• _Task statement_
Please return, word for word, the part of the text on web browsers from "I don’t mean" to "being my RSS feed reader.".

• _Selected text_
════

I don’t mean three web browser windows, either. I mean that I keep Safari, Firefox, and Camino open and available always, usually with more than one window open, all loaded up with boatloads of tabs. Scoff if you will, but I have my reasons.
Used to be that I used Safari as my main development browser (meaning, I would preview pages I was working on there first) as well as my RSS feed reader. Then, I would use Firefox for looking up programming-related information and for more serious debugging using Firebug, LiveHTTPHeaders, or the Web Developer extension. In Camino, I would have My Yahoo! and other articles up in tabs for me to switch to for a quick news fix.
No longer.
I have now switched to using Camino as my main development browser, Firefox for heavy debugging, with Safari pretty much relegated just to being my RSS feed reader.
Why the switch? Of the three, Camino seems the most robust. When I’m working on something, the last thing I need is for the browser to crash. I have been burned this way too many times by Safari. I have never used Firefox for my main development browser (despite its excellent extensions) because it is a resource oinker.
So far, the only real drawback is that Camino performs the worst of the three when I hit a page with any kind of serious Flash on it. It usually swallows up the entirety of my (admittedly measley) G4 PowerBook’s processor. Otherwise, Camino is the browser I count on not to crash, no matter how convoluted the JavaScript on a page, no matter what errors it might encounter while rendering a page.
Sorry, Safari. It makes me sad to say it, but you just don’t pass muster.

════

• _Data section_

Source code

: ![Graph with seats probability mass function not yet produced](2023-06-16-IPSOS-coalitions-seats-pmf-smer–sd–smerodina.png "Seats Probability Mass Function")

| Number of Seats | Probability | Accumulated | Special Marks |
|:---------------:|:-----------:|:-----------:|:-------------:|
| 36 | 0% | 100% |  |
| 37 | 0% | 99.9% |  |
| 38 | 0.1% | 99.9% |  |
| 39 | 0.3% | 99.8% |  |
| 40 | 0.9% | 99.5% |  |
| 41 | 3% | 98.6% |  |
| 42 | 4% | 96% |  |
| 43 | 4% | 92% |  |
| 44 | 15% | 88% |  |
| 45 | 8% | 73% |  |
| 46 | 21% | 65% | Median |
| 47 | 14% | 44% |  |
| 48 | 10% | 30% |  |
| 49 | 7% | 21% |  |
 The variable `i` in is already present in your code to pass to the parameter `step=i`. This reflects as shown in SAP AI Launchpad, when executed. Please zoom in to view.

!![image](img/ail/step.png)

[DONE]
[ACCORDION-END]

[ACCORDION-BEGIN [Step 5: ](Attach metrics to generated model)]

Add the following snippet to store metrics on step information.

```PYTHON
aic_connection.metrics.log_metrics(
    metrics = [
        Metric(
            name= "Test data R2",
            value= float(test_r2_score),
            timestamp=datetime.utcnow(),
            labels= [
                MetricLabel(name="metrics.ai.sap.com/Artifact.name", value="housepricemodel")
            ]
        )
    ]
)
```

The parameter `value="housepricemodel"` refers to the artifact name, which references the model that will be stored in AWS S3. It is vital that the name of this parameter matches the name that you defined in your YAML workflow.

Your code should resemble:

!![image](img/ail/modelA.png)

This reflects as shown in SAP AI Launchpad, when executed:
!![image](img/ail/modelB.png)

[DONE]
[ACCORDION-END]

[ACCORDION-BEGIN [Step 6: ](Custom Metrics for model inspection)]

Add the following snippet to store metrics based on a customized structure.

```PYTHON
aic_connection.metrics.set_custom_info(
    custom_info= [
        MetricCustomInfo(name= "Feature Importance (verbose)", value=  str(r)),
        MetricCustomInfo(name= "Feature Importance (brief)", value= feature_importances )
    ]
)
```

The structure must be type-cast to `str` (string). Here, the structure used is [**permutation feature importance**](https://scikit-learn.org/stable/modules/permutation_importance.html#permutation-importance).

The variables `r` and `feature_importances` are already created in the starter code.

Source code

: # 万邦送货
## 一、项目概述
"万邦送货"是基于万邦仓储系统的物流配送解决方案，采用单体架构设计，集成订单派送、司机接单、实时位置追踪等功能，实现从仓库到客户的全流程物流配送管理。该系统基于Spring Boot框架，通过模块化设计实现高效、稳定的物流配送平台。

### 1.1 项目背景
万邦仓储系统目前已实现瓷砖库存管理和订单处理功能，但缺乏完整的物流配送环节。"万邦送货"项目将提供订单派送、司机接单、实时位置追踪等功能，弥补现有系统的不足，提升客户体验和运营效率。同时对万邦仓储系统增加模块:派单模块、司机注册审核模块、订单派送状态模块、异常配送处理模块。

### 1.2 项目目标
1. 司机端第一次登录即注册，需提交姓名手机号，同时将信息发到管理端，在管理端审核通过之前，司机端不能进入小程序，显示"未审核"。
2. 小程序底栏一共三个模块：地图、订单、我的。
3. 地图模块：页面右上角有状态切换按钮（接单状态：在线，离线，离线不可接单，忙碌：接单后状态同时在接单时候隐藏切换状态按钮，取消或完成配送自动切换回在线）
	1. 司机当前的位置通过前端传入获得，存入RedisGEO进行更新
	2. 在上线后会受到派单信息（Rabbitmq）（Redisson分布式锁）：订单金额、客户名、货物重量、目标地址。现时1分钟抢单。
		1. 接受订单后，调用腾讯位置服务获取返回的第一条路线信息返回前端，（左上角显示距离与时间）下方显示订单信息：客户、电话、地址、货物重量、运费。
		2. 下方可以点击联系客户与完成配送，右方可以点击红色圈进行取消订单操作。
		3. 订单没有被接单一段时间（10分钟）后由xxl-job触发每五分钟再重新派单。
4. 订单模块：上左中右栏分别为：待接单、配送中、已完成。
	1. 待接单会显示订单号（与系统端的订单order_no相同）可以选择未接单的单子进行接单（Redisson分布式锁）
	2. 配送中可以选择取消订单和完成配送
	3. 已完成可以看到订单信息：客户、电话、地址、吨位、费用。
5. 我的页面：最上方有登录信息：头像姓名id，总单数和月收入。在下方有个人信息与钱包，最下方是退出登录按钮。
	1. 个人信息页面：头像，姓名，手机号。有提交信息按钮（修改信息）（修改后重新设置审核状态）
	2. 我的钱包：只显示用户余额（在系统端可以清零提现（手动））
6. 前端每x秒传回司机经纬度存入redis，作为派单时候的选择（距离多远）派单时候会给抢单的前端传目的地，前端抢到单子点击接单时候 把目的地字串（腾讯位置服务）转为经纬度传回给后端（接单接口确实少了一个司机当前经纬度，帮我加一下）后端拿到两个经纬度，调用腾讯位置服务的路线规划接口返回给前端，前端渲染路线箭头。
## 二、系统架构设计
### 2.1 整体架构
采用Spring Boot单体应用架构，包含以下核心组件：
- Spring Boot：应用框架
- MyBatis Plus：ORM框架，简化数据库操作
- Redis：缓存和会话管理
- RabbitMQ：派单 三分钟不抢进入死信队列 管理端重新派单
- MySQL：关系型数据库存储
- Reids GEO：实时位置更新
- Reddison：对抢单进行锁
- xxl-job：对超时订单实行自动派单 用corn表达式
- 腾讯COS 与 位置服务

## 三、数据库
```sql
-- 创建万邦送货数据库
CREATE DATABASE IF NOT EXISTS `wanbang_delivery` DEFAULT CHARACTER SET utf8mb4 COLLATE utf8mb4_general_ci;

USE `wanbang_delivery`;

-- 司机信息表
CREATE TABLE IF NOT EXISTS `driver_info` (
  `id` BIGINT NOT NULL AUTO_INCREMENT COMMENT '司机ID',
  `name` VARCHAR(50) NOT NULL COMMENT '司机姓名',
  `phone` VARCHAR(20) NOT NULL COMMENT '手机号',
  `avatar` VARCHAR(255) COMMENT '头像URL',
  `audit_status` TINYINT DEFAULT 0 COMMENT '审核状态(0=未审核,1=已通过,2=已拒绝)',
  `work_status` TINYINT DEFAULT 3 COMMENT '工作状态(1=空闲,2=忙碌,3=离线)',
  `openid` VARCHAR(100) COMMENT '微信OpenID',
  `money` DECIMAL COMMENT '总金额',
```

════

• _Finished exercise_
I don’t mean three web browser windows, either. I mean that I keep Safari, Firefox, and Camino open and available always, usually with more than one window open, all loaded up with boatloads of tabs. Scoff if you will, but I have my reasons.
Used to be that I used Safari as my main development browser (meaning, I would preview pages I was working on there first) as well as my RSS feed reader. Then, I would use Firefox for looking up programming-related information and for more serious debugging using Firebug, LiveHTTPHeaders, or the Web Developer extension. In Camino, I would have My Yahoo! and other articles up in tabs for me to switch to for a quick news fix.
No longer.
I have now switched to using Camino as my main development browser, Firefox for heavy debugging, with Safari pretty much relegated just to being my RSS feed reader.